Ce qui se passe dans ce pays peut ressembler à un casse-tête.
Les talibans ont exercé le pouvoir pendant cinq ans (1996-2001) en appliquant la loi dite « charia », la « voie » islamique qui réglemente le quotidien des individus et de la collectivité. Ils ont donc fait fonctionner un état théocratique dont les interdits (on peut en trouver la liste sur Internet) sont, pour nous du moins, un défi lancé à la raison et à la liberté. En les lisant, j’ai revu avec la même colère la liste de ceux qu’avaient édictés les colonels grecs pendant la dictature (1967-1974) et que Costa-Gavras fait défiler à la fin de sont film Z [= zi => il (le député assassiné) est vivant].
Après l’attaque lancée contre New-York par Al-Qaïda (11.09.2001), les Etats-Unis ont constitué une alliance sous mandat de l’ONU. Avec le soutien des tribus du nord du pays, l’alliance a fait tomber le gouvernement taliban en quelques jours (novembre 2001).
Je ne prends pas beaucoup de risques en disant que le sentiment général dominant fut alors un « ouf » de soulagement accompagné de l’idée : c’est fini. Finis, la burqa et la sujétion pour les femmes, l’interdiction de l’école pour les filles, de la musique, la lapidation et les châtiments corporels…Finis, oui, parce qu’il était « évident » qu’un peuple qui avait été soumis à une telle régression ne pouvait que se réjouir et tirer un trait définitif sur une expérience dévastatrice.
Le problème, quand même, c’est que ces talibans étaient afghans et que c’était principalement une intervention étrangère qui avait mis fin à leur pouvoir. La charge émotionnelle de la régression – dans sa réalité et dans nos projections pour nous-mêmes – était telle qu’elle contribua à masquer sur le moment cette réalité.
On connaît la suite.
Le casse-tête concerne l’universalisme, un concept dont nous avons hérité au moins depuis le 18ème siècle et que la situation actuelle peut sembler mettre à mal : comment un pays peut-il accepter de revenir à un tel état de régression après vingt années ? Oui, accepter : il n’y a pas eu de bataille parce que le problème n’était pas militaire et que les talibans sont une émanation de la réalité afghane.
Quel pays ? Et vingt années de quoi exactement ?
Ce pays n’a pas à voir avec nos sociétés globalement unifiées. C’est un ensemble de groupes ethniques et religieux que l’histoire et la géographie ont contribué à isoler et à opposer.
Si la liberté (émancipation des femmes) a pu se développer selon des modes qui constituent les cibles des interdits de la charia, c’est essentiellement à Kaboul qui n’avait de capitale que le nom.

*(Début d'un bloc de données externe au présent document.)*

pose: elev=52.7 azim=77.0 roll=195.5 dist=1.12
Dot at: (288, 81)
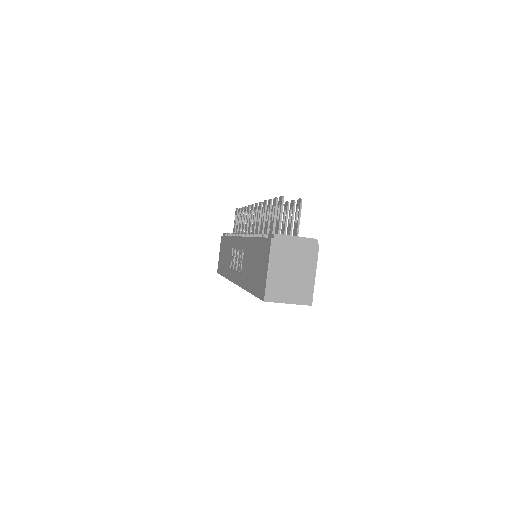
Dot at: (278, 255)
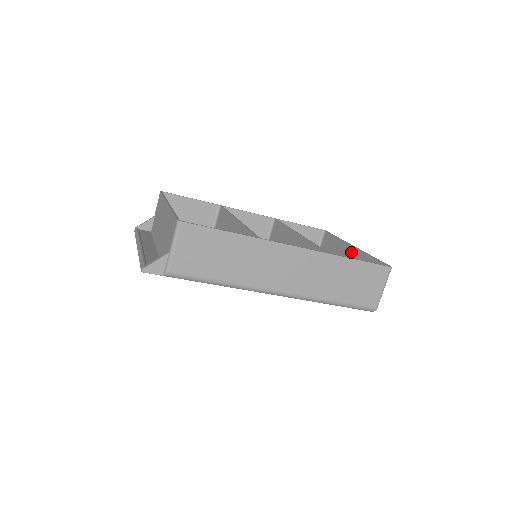
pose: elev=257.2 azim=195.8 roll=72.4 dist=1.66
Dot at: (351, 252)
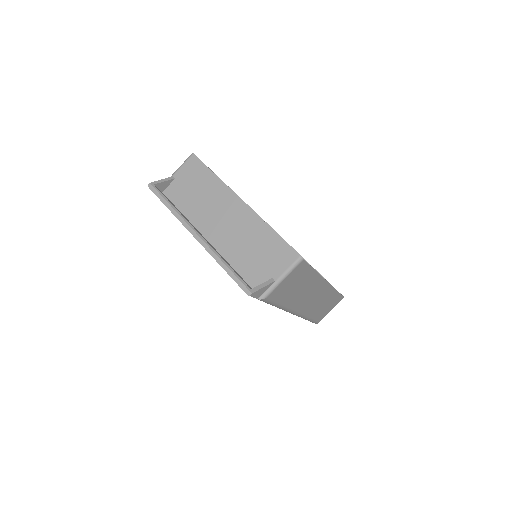
Dot at: occluded
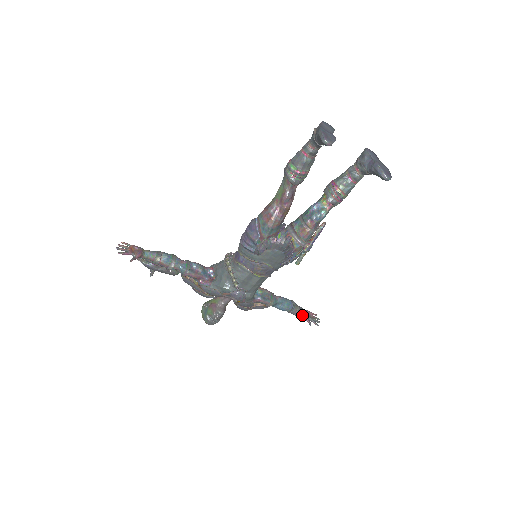
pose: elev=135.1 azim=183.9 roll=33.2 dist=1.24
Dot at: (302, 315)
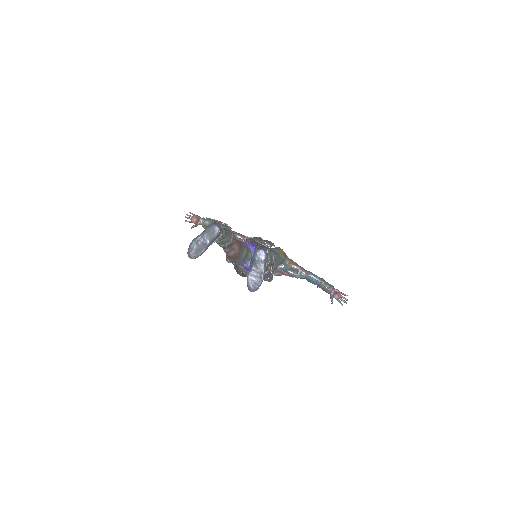
Dot at: (328, 293)
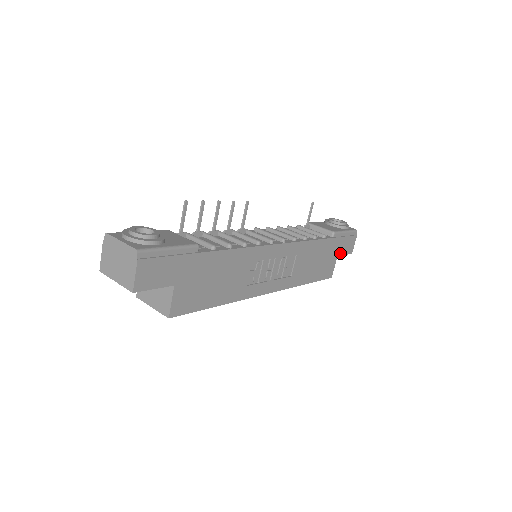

La liberté s’est développée dans un territoire limité sur un support étranger militarisé qui n’a rien modifié des rapports de forces et de corruption entre les divers clans (il les a utilisés) et selon le modèle d’un monde dont la loi est celle du capitalisme tel qu’il existe aujourd’hui dans la société occidentale dépouillée du manteau religieux qui les a recouvertes pendant des siècles de prétendues valeurs fraternelles.
Autrement dit, les talibans viennent apporter une unité fondée, par défaut, sur un discours de fraternité, de morale et de pureté , et qui assure, toujours par défaut, une sécurité, ou plutôt une insécurité moindre.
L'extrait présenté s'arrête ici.